Testo fornito:
________________________

# hotel convenzionato



## silviap

hello!
 i cannot find a suitable translation for 
"hotel convenzionati".
how can I translate it? 
It's for a summary, so I can not use a lot of words.
thanks,
silvia


----------



## fran06

Oxford Paravia dice : [prezzi, tariffe ] agreed; (che ha una convenzione) [negozio, ristorante ] that has an agreement.


----------



## silviap

Oxford Paravia dice : [prezzi, tariffe ] agreed; (che ha una convenzione) [negozio, ristorante ] that has an agreement.

quindi come posso fare?!?!

Hotels that have an agreement?!?!
too long!

Hotels agreed!?!? no sense...

forse meglio solo hotels!?!?


----------



## fran06

silviap said:


> quindi come posso fare?!?!
> 
> Hotels that have an agreement?!?!
> too long!
> 
> Hotels agreed!?!? no sense...


 
Io direi:
Agreed hotels.

Ma aspetta conferma o smentita


----------



## m*an

Se la questione riguarda Hotel convenzionati a scopo aziendale, allora direi
Corporate / under agreement hotels 

Gli altri suggerimenti (scusate) non hanno senso.


----------



## TimLA

Non so se, forse, sarebbe:

contracted hotels.....?

Per esempio, il governo d'Italia ha un contratto con "Sheraton", e quando viaggiano le impiegate a un posto a Venezia (esem), loro usano il Sheraton???


----------



## silviap

maybe a little be of context can be useful:
it's referred to hotels that have special prices for a sporting manifestation because they have a special agreement with organizer.
grazie a tutti per i suggerimenti!!!
ma che dite quindi corporate hotels?!



TimLA said:


> Non so se, forse, sarebbe:
> 
> contracted hotels.....?
> 
> Per esempio, il governo d'Italia ha un contratto con "Sheraton", e quando viaggiano le impiegate a un posto a Venezia (esem), loro usano il Sheraton???


----------



## TimLA

silviap said:


> maybe a little be of context can be useful:
> it's referred to hotels that have special prices for a sporting manifestation because they have a special agreement with organizer.
> grazie a tutti per i suggerimenti!!!
> ma che dite quindi corporate hotels?!


 
AHA! Context! How Excellent! 

In this context, there are many ways to say it;

"special room rates"
"contracted rates"
"affiliated hotels"

depends on the exact sentence.


----------



## silviap

the fact is that there is no sentence!
it's just one of the voice of a summary for a website....
there are
maps/contacts/restaurants... and hotel convenzionati!


----------



## fran06

silviap said:


> there are
> maps/contacts/restaurants... and hotel convenzionati!


 
Allora direi che l' "affiliated hotels" di Tim può andare bene


----------



## MorenaC

Perhaps,   you could use the word partner eg
"partner organisations/hotels (where special room rates are available) "

________________________

Materiale fornito:
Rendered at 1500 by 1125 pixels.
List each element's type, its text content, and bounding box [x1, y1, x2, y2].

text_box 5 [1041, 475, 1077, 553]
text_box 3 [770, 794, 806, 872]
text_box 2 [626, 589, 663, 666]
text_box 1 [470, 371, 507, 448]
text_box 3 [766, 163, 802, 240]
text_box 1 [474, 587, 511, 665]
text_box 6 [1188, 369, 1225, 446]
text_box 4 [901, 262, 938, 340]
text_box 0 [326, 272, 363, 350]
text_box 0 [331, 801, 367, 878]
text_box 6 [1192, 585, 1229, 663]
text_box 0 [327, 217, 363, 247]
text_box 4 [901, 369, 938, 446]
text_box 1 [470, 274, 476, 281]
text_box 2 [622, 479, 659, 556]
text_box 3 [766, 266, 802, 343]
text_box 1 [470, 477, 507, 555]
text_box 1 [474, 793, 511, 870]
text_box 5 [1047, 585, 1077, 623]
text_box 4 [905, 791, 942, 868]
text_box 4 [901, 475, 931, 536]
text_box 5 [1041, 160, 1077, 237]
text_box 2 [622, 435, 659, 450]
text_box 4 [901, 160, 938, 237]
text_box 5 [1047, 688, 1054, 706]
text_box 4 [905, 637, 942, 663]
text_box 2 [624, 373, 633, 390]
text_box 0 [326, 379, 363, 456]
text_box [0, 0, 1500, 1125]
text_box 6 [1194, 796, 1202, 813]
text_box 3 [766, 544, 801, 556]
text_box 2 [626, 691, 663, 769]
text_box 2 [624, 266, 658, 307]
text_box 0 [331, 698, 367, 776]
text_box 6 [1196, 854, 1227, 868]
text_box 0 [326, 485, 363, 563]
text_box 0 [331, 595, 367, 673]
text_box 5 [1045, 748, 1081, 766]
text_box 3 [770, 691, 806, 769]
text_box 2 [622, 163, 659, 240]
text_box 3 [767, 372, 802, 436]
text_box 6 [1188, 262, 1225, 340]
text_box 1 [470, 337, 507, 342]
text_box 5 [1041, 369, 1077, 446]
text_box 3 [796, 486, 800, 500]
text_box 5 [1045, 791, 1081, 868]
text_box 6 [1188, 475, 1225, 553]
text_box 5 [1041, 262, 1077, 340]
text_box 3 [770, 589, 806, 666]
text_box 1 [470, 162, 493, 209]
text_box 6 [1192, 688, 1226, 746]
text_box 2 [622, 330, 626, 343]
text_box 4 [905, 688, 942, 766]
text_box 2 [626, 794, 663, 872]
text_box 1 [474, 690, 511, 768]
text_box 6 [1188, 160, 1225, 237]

________________________

Compiti da svolgere:
**a.** Riscrivi il tratto della discussione sulla traduzione di «hotel convenzionati» che va da "# hotel convenzionato" a "lot of words.", mettendo "abstract" al posto di "summary".
**b.** Prosegui la discussione sulla traduzione di «hotel convenzionati» dal punto in cui termina.

Risposte scritte:
**a.**
# hotel convenzionato



## silviap

hello!
 i cannot find a suitable translation for 
"hotel convenzionati".
how can I translate it? 
It's for a abstract, so I can not use a lot of words.

**b.**
----------



## Drusillo

TimLA said:


> Per esempio, il governo italiano ha un contratto con lo "Sheraton", e quando, ad esempio, le impiegate si spostano a Venezia usano lo Sheraton


Ciao


----------



## TimLA

Drusillo said:


> Ciao


 
Grazie Drusillo!


----------



## leenico

silviap said:


> hello!
> i cannot find a suitable translation for
> "hotel convenzionati".
> how can I translate it?
> It's for a summary, so I can not use a lot of words.
> thanks,
> silvia


They are normally called "Convention Center Hotels." I hope this is a help to you.


----------



## shirlosa

*C*iao! come posso tradurre "locali convenzionati"? si tratta di informazioni di tipo turistico. es: abbiamo locali convenzionati che vi offrono uno sconto del 10%


----------



## SickOfUserNames

Per _convenzionato_ userei "featured", però non mi viene proprio in mente nessuna parola che traduca tutti i possibili significati di _locale_. Forse potresti fare una lista più dettagliata, es. "featured restaurants, bars, clubs..."


----------



## shirlosa

SickOfUserNames said:


> Per _convenzionato_ userei "featured", però non mi viene proprio in mente nessuna parola che traduca tutti i possibili significati di _locale_. Forse potresti fare una lista più dettagliata, es. "featured restaurants, bars, clubs..."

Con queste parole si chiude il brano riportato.